Hints to prove Existence of Ring Isomorphism $A \to A/(e_{1}) \times A/(e_{2})$ Let A be a commutative ring, $e_{1}, e_{2} \in A$ whereby $e_{1}^{2}=e_{1}$ , 
 $e_{2}^{2}=e_{2}$ , $e_{1}+e_{2}=1$, and $e_{1}e_{2}=0$. 
Prove that there is an Isomorphism $\phi$, whereby 
$\phi: A \to A/(e_{1}) \times A/(e_{2})$
My first question is: How would quotient rings $A/(e_{1})$ or $A/(e_{2})$ actually look since I have no idea what $e_{1}$ or $e_{2}$ actually are?
I'd suggest a map that for $a \in A$ we define $\phi(a):=(\lambda_{1}[e_{1}],\lambda_{2}[e_{2}])$ so that $\phi$ basically splits any element $a \in A$ into its respective components in terms of the linearly independent $\{e_{1},e_{2}\}$. Am I on the right track?
Any help is greatly appreciated.
 A: Hint 1

For $a \in A$ we have $a = a \cdot 1 = a \cdot e_{1} + a \cdot e_{2}$.

Hint 2

Consider the map $f_{1} : A \to A$ given by $a \mapsto a e_{1}$.

Hint 3

Prove that $f_{1}$ is a ring homomorphism with image $(e_{1})$.

Hint 4

$a \in \ker(f_{1})$ iff $0 = a e_{1}$ iff by Hint 1 $a = a e_{2} \in (e_{2})$. Therefore $\ker(f_{1}) = (e_{2})$ and $A/(e_{2}) \cong (e_{1})$.

Hint 5

Similarly $A/(e_{1}) \cong (e_{2})$.

Hint 6

Consider the ring homomorphism $f : A \to (e_{1}) \times (e_{2})$ given by $a \mapsto (a e_{1}, a e_{2})$. It is injective by Hint 1. It is surjective because for any $b, c \in A$ one has $(b e_{1}, c e_{2}) = ((b e_{1} + c e_{2}) e_{1}, (b e_{1} + c e_{2}) e_{2}) = f(b e_{1} + c e_{2})$.
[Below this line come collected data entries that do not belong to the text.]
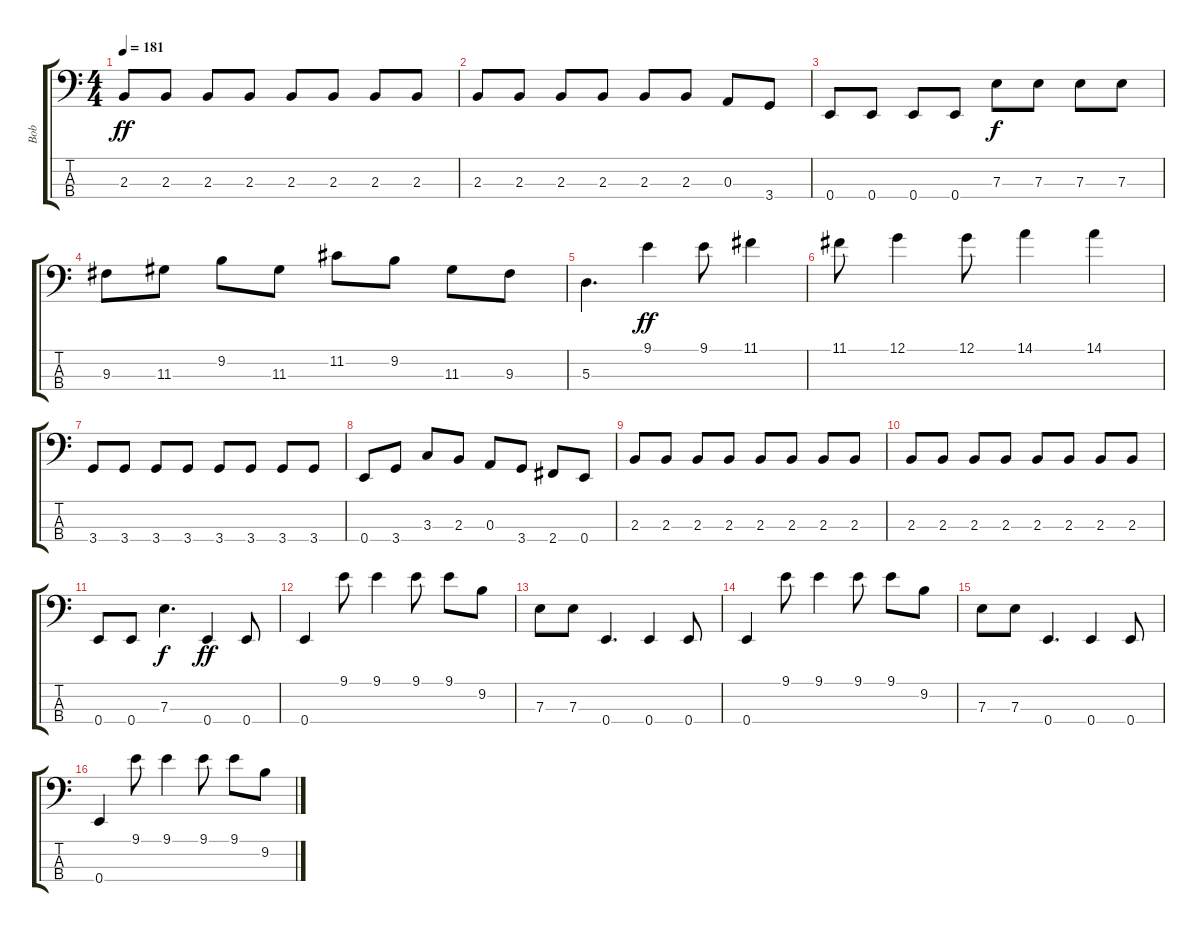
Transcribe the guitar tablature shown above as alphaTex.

\track ("Bob" "Bob") {instrument electricbasspick}
\staff {score tabs}
\tuning (G2 D2 A1 E1) {hide}
\ts (4 4)
\tempo 181
\clef f4
\ks c
2.3.8{dy ff} 2.3.8 2.3.8 2.3.8 2.3.8 2.3.8 2.3.8 2.3.8 |
2.3.8 2.3.8 2.3.8 2.3.8 2.3.8 2.3.8 0.3.8 3.4.8 |
0.4.8 0.4.8 0.4.8 0.4.8 7.3.8{dy f} 7.3.8 7.3.8 7.3.8 |
9.3.8 11.3.8 9.2.8 11.3.8 11.2.8 9.2.8 11.3.8 9.3.8 |
5.3.4{d} 9.1.4{dy ff} 9.1.8 11.1.4 |
11.1.8 12.1.4 12.1.8 14.1.4 14.1.4 |
3.4.8 3.4.8 3.4.8 3.4.8 3.4.8 3.4.8 3.4.8 3.4.8 |
0.4.8 3.4.8 3.3.8 2.3.8 0.3.8 3.4.8 2.4.8 0.4.8 |
2.3.8 2.3.8 2.3.8 2.3.8 2.3.8 2.3.8 2.3.8 2.3.8 |
2.3.8 2.3.8 2.3.8 2.3.8 2.3.8 2.3.8 2.3.8 2.3.8 |
0.4.8 0.4.8 7.3.4{d dy f} 0.4.4{dy ff} 0.4.8 |
0.4.4 9.1.8 9.1.4 9.1.8 9.1.8 9.2.8 |
7.3.8 7.3.8 0.4.4{d} 0.4.4 0.4.8 |
0.4.4 9.1.8 9.1.4 9.1.8 9.1.8 9.2.8 |
7.3.8 7.3.8 0.4.4{d} 0.4.4 0.4.8 |
0.4.4 9.1.8 9.1.4 9.1.8 9.1.8 9.2.8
A: I'll write $e=e_1$ and $f=e_2$ for simplicity. There is an obvious candidate for the isomorphism:
$$
\phi\colon A\to A/(e)\times A/(f)
\qquad
\phi(a)=\bigl(a+(e),a+(f)\bigr)
$$
This is obviously a homomorphism. If $a\in\ker\phi$, then $a\in(e)$ and $a\in(f)$, so
$$
a=be=cf
$$
for some $b,c\in A$. Then $ae=cfe=0$ and $af=bef=0$. Therefore
$$
a=a(e+f)=ae+af=0
$$
Hence $\phi$ is injective.
Suppose $b,c\in A$. You need to find $a\in A$ with
$$
a+(e)=b+(e),\qquad a+(f)=c+(f)
$$
Hint: try $a=bf+ce$.

 For instance, \begin{align}(a-b)e&=(bf+ce-b)e=(ce-be)e=(c-b)e \\ (a-b)f&=(bf+ce-b)f=(ce-be)f=0 \end{align} so $a-b=(c-b)e\in(e)$. Similarly, $a-c\in(f)$.

How do we find such an expression? 

 If $a-b\in(e)$ and $a-c\in(f)$, then $a-b=(a-b)e$ and $a-c=(a-c)f$ so $a-ae=b-be$ and $af=bf$; similarly $ae=ce$, so $a=ae+af=bf+ce$.